Several years ago my daughter battled bulimia. She was hospitalized three times for one month or less. Her discharge had nothing to do with treatment success. It had everything to do with her managed behavioral health plan following the logic of the comparative effectiveness review of the Agency for Healthcare Research and Quality (AHRQ) which will be responsible for turning the $1.1 billion into more reports. Or rather, it was how such reports are written and used that gave the insurer the running room to toss Sara and others like her out of the inpatient setting irrespective of whether they were clinically ready.
For instance, an AHRQ technology assessment, “Management of Eating Disorders,” published in 2006 concluded that the evidence for the effectiveness of combination of treatments for bulimia remains “weak.” It also went on to note that “few factors were found to be consistently related to outcomes.”
It was the process of taking the opinion of a group of health care consultants that evidence was “weak” and giving it the imprimatur of government authority that allowed health plans to limit coverage for eating disorders, claiming they are psychological instead of biological or truly measurable. This happened even without a law linking reimbursement to an explicit recommendation.
In fact, the reasons that “factors” are not “related to outcomes” have nothing to do with the implication that longer treatment is ineffective. The “technology assessment” never states what is well known: that the disease is still not well understood. Worse, it never acknowledges that the 30 day or less discharge contributes to the problem. When Sara was discharged she found herself fighting the urge to binge or purge the sense of shame and drive to perfection common among people with bulimia was amplified and was, sadly, reinforced by parents anxious to avoid a relapse or doing anything wrong.
Sara was discharged the first time after she did not binge or purge in a controlled setting for a few days in a row. Twice more she was discharged not because she was able to get control of her illness but because her blood pressure had been stabilized. Similarly, one of her friends at her eating disorders program had a perforated stomach from so much vomiting.

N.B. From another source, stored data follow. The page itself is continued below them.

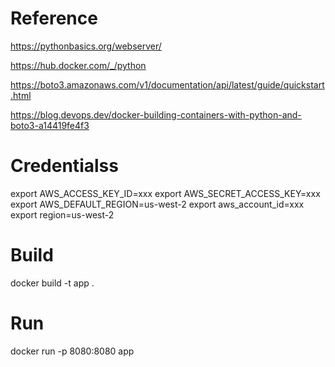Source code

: # Reference 

https://pythonbasics.org/webserver/

https://hub.docker.com/_/python

https://boto3.amazonaws.com/v1/documentation/api/latest/guide/quickstart.html

https://blog.devops.dev/docker-building-containers-with-python-and-boto3-a14419fe4f3


# Credentialss
export AWS_ACCESS_KEY_ID=xxx
export AWS_SECRET_ACCESS_KEY=xxx
export AWS_DEFAULT_REGION=us-west-2
export aws_account_id=xxx
export region=us-west-2

# Build
docker build -t app .

# Run
docker run -p 8080:8080 app

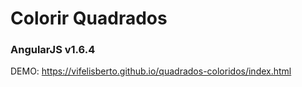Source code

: # Colorir Quadrados
###  AngularJS v1.6.4

DEMO: https://vifelisberto.github.io/quadrados-coloridos/index.html

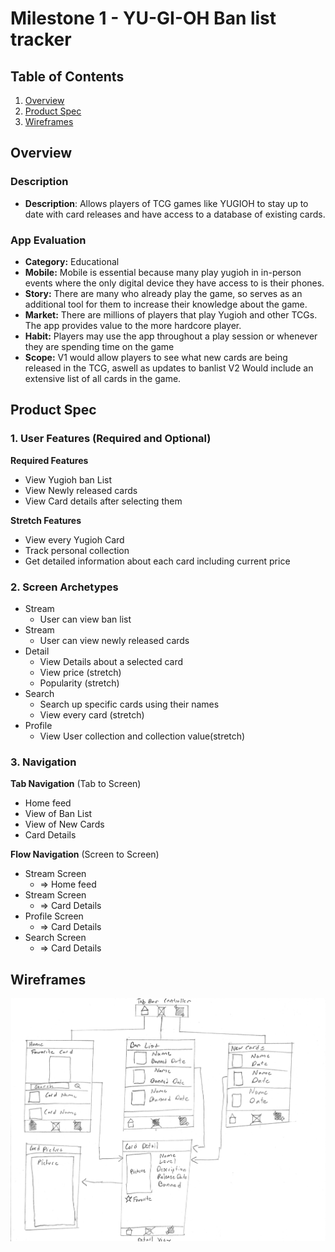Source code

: # Milestone 1 - YU-GI-OH Ban list tracker

## Table of Contents

1. [Overview](#Overview)
1. [Product Spec](#Product-Spec)
1. [Wireframes](#Wireframes)

## Overview

### Description

- **Description**: Allows players of TCG games like YUGIOH to stay up to date with card releases and have access to a database of existing cards. 

### App Evaluation

 - **Category:** Educational
 - **Mobile:** Mobile is essential because many play yugioh in in-person events where the only digital device they have access to is their phones.
 - **Story:** There are many who already play the game, so serves as an additional tool for them to increase their knowledge about the game. 
 - **Market:** There are millions of players that play Yugioh and other TCGs. The app provides value to the more hardcore player. 
 - **Habit:** Players may use the app throughout a play session or whenever they are spending time on the game
 - **Scope:** V1 would allow players to see what new cards are being released in the TCG, aswell as updates to banlist V2 Would include an extensive list of all cards in the game. 

## Product Spec

### 1. User Features (Required and Optional)

**Required Features**

* View Yugioh ban List
* View Newly released cards
* View Card details after selecting them

**Stretch Features**

* View every Yugioh Card
* Track personal collection
* Get detailed information about each card including current price

### 2. Screen Archetypes

- Stream
  - User can view ban list
- Stream
  - User can view newly released cards
- Detail
  - View Details about a selected card
  - View price (stretch)
  - Popularity (stretch)
- Search
  - Search up specific cards using their names
  - View every card (stretch)
- Profile
  - View User collection and collection value(stretch)

### 3. Navigation

**Tab Navigation** (Tab to Screen)

* Home feed
* View of Ban List
* View of New Cards
* Card Details

**Flow Navigation** (Screen to Screen)

- Stream Screen
    - => Home feed
- Stream Screen
    - => Card Details
- Profile Screen
    - => Card Details
- Search Screen
    - => Card Details

## Wireframes
<img src="https://github.com/Group23CardTracker/Yugioh-Card-Tracker/blob/main/wireframes.jpg" width=600>
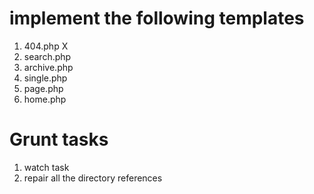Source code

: # implement the following templates

1. 404.php X
2. search.php
3. archive.php
4. single.php
5. page.php
6. home.php

# Grunt tasks

1. watch task
2. repair all the directory references
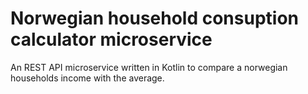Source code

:# Norwegian household consuption calculator microservice

An REST API microservice written in Kotlin to compare a norwegian households income with the average.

Against the medical advice of her doctor, her insurance company kicked her out after a week because her heart rate was “normal.”

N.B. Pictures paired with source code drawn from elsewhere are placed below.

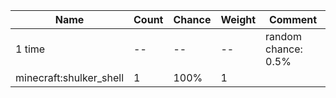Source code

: | Name                    | Count | Chance | Weight | Comment             |
| ----------------------- | ----- | ------ | ------ | ------------------- |
| 1 time                  |    -- |     -- |     -- | random chance: 0.5% |
| minecraft:shulker_shell |     1 |   100% |      1 |                     |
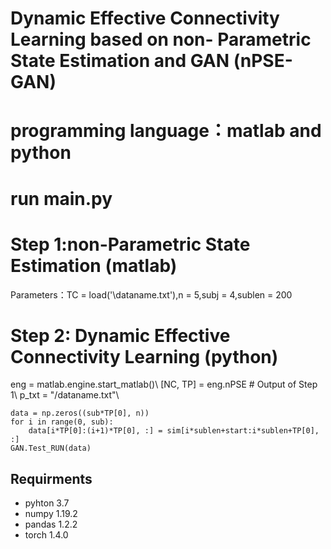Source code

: # Dynamic Effective Connectivity Learning based on non- Parametric State Estimation and GAN (nPSE-GAN)
# programming language：matlab and python
# run  main.py
# Step 1:non-Parametric State Estimation (matlab)
Parameters：TC = load('\dataname.txt'),n = 5,subj = 4,sublen = 200
# Step 2: Dynamic Effective Connectivity Learning (python)
 eng = matlab.engine.start_matlab()\\
    [NC, TP] = eng.nPSE # Output of Step 1\\
    p_txt = "/dataname.txt"\\
 
    data = np.zeros((sub*TP[0], n))
    for i in range(0, sub):
        data[i*TP[0]:(i+1)*TP[0], :] = sim[i*sublen+start:i*sublen+TP[0], :]
    GAN.Test_RUN(data)


## Requirments
* pyhton 3.7
* numpy 1.19.2
* pandas 1.2.2
* torch 1.4.0

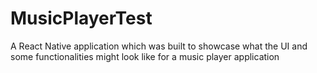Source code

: # MusicPlayerTest

A React Native application which was built to showcase what the UI and some functionalities might look like for a music player application

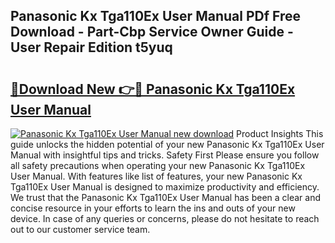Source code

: ## Panasonic Kx Tga110Ex User Manual PDf Free Download - Part-Cbp Service Owner Guide - User Repair Edition t5yuq

# <h2><a href="http://cf18675.oget.top/?id=Panasonic+Kx+Tga110Ex+User+Manual">🔗Download New 👉🔴 Panasonic Kx Tga110Ex User Manual</a></h2>

[![Panasonic Kx Tga110Ex User Manual new download](https://i.imgur.com/5g1atiW.png)](http://cf18675.oget.top/?id=Panasonic+Kx+Tga110Ex+User+Manual)
Product Insights This guide unlocks the hidden potential of your new Panasonic Kx Tga110Ex User Manual with insightful tips and tricks. Safety First Please ensure you follow all safety precautions when operating your new Panasonic Kx Tga110Ex User Manual. With features like list of features, your new Panasonic Kx Tga110Ex User Manual is designed to maximize productivity and efficiency. We trust that the Panasonic Kx Tga110Ex User Manual has been a clear and concise resource in your efforts to learn the ins and outs of your new device. In case of any queries or concerns, please do not hesitate to reach out to our customer service team.
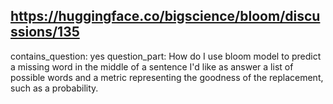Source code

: ## https://huggingface.co/bigscience/bloom/discussions/135

contains_question: yes
question_part: How do I use bloom model to predict a missing word in the middle of a sentence I'd like as answer a list of possible words and a metric representing the goodness of the replacement, such as a probability.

In 2007, Magellan, Aetna and Blue Cross and Blue Shield, three groups leading the push to expand AHRQ’s reach (and whose comparative effectiveness centers would do much of AHRQ's work) were sued. Susan Pisano, the spokeswoman for AHIP, said “there is no research that shows that longer treatment produces better results. In today's environment, the real question has to be: What does the evidence show?" I wonder where she got that excuse.
Advocates of comparative effectiveness claim that studies will be used differently here than in Britain. That’s a lie. In every other setting in the United States, comparative effectiveness reviews have been used to restrict access to new drugs or deny coverage to life-saving treatment more often than not. Comparative effectiveness research as currently construed is not about what’s best for people. It’s about saving money for political purposes. Don’t take my word for it. Ask my daughter.